Events and Seminars : 2013 Seminars

PRINCIPAL COMPONENTS ANALYSIS AND BUMP HUNTING USING PRIM

DANIEL DIAZ, PH.D.
Postdoctoral Research Associate, Division of Biostatistics
University of Miami

TUESDAY, SEPTEMBER 24, 2013
2:00 p.m.– 3:00 p.m.
CRB 692

Principal Components Analysis (PCA) is a widely used technique that proves useful for dimension reduction and characterization of variability in multivariate populations.
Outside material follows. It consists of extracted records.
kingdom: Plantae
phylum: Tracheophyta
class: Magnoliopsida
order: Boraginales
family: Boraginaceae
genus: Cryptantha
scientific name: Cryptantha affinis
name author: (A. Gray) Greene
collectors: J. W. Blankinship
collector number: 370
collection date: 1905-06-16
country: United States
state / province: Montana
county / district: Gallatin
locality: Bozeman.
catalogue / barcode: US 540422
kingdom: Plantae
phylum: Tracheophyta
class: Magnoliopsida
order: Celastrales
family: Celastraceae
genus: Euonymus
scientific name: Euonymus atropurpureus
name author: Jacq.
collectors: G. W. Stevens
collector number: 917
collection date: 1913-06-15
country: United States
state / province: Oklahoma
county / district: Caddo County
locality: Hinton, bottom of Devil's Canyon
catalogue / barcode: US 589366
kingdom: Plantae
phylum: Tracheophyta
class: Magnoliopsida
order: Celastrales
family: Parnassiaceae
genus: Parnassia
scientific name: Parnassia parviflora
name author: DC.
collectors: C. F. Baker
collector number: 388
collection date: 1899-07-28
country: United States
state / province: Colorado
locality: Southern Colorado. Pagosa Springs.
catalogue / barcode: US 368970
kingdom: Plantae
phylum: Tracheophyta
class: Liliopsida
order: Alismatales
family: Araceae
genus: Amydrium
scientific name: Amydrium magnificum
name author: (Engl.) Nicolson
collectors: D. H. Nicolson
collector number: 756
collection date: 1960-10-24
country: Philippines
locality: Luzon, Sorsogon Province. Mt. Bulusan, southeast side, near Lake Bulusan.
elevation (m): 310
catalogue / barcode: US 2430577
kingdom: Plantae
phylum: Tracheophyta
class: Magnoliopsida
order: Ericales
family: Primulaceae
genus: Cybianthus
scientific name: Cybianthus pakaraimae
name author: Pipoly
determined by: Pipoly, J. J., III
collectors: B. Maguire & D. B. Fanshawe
Our interest lies in studying when and why PCA can be used to effectively model a response-predictor set relationship. Specifically, take Z to be a continuous random variable such that its support traverses the origin of a p-dimensional continuous space E. Let Y be a p-dimensional continuous random vector in E such that the supports of each component of Y traverse the origin of E, where Y also satisfies the property that its p components are pair wise orthogonal. Select uniformly in E any vector X of p continuous random variables traversing the origin. We prove that Y explains Z better than X in terms of the correlation. In particular, we prove that the principal components explain better a response variable than the original input variables. This has important consequences for modeling data in high dimensions. We illustrate this result using PRIM, a bump-hunting algorithm used to identify and characterize modal subgroups in populations. We study the empirical performance of our findings via simulations that mimic high dimensional applications.

This is joint work with J. Sunil Rao of the University of Miami and Jean-Eudes Dazard of Case Western Reserve University.